Figure 1.

TGFBRII-Fc selectively inhibits transforming growth factor-β1 (TGF-β1)- and TGF-β3–induced signaling and blocks TGF-β–induced phenotypic modulation of smooth muscle cells. (A) HEK293 cells stably expressing a TGF-β–responsive CAGA-luciferase (Luc) reporter transgene and (B) C2C12 cells stably expressing a bone morphogenetic protein (BMP) response element reporter (BRE)–Luc reporter transgene were incubated in the presence or absence of TGFBRII-Fc (2 μg/ml) for 30 minutes before stimulation with various BMP ligands (10 ng/ml) or TGF-β1, -2, or -3 (1 ng/ml) overnight, revealing selective inhibition by TGFBRII-Fc of TGF-β1– and TGF-β3– but not TGF-β2–induced activation of CAGA-luciferase activity, and slightly increased BRE-luciferase activity in response to BMP2 and BMP4 in the presence of TGFBRII-Fc.

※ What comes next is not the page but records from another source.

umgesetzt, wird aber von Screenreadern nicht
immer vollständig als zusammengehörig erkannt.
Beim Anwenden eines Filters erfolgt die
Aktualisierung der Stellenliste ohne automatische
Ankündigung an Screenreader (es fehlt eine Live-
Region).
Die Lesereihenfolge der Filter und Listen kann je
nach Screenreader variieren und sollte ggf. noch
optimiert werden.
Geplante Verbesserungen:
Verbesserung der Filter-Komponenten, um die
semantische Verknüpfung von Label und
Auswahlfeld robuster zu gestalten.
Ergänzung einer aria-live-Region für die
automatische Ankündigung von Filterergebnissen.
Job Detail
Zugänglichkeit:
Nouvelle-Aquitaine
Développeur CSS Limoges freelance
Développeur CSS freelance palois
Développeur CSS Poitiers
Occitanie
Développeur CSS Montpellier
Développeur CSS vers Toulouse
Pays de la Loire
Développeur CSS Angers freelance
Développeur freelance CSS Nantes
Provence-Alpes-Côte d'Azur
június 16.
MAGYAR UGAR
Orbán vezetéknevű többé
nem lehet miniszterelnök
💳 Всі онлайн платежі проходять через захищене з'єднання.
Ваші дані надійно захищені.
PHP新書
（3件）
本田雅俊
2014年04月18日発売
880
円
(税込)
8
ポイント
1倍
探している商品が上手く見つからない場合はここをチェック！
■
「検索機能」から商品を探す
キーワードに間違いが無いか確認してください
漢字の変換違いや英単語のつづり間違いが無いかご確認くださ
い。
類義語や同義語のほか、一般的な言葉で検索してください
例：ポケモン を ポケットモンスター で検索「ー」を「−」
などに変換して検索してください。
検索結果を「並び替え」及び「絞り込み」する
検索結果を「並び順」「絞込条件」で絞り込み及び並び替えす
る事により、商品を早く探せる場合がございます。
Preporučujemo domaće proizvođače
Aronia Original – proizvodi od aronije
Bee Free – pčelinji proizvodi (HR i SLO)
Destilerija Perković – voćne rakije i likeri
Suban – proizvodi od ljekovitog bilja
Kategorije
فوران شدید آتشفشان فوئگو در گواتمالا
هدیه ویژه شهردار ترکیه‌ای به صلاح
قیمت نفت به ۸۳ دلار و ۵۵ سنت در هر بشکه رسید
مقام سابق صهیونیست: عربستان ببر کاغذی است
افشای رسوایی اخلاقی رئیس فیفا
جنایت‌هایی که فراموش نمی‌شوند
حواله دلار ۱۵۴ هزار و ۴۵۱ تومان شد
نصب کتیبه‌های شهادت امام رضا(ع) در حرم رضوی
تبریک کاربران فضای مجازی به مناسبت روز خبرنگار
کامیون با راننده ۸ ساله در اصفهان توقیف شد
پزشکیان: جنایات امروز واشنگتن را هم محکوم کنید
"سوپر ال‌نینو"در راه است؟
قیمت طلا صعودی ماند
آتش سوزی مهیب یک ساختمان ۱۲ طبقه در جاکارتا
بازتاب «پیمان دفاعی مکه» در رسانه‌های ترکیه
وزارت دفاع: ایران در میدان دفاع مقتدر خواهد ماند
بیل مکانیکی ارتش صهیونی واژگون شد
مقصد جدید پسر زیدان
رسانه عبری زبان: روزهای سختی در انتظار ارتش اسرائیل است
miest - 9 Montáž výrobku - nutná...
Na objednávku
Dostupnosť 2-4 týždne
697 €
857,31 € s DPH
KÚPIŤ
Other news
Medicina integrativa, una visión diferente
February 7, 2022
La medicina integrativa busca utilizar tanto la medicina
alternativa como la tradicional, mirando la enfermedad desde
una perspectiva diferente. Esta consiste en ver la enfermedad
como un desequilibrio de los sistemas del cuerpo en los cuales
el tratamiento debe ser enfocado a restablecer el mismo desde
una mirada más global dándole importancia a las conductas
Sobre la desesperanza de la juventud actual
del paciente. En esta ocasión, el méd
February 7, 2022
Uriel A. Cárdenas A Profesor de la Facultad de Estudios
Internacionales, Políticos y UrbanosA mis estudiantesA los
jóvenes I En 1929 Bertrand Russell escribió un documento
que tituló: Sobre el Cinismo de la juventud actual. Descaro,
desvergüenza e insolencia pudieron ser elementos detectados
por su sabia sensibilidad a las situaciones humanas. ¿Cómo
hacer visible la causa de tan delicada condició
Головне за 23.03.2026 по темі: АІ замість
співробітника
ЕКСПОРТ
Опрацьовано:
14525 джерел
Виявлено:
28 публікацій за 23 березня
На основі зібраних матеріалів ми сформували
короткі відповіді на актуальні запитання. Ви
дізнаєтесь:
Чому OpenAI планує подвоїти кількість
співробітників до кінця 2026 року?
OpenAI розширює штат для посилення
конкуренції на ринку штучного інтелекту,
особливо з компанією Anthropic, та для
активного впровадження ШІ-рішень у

Human pulmonary artery smooth muscle cells were deprived of serum overnight, pretreated with TGFBRII-Fc (2 μg/ml), followed by incubation with BMP4 (10 ng/ml), TGF-β1, -2, or -3 (1 ng/ml of each for 30 min), and analyzed by immunoblot for (C) phosphorylated Smads (pSmad) 1, 2, and 3 and (D) for mRNA expression of the TGF-β transcriptional target PAI-1 by quantitative reverse transcriptase polymerase chain reaction. TGFBRII-Fc inhibited SMAD2 and SMAD3 activation, CAGA-Luc reporter activity, and Pai-1 mRNA expression via TGF-β1 and TGF-β3, but not TGF-β2. After stimulation with TGF-β1, the relative levels of (E) mRNA and (F) protein expression of smooth muscle cell contractile markers were examined at 24 and 72 hours, respectively. Data are expressed as mean ± SEM. *P < 0.05; **P < 0.01; ***P < 0.001 as indicated. αSMA = α-smooth muscle actin; PAI-1 = plasminogen activator inhibitor 1; RLU = relative light units.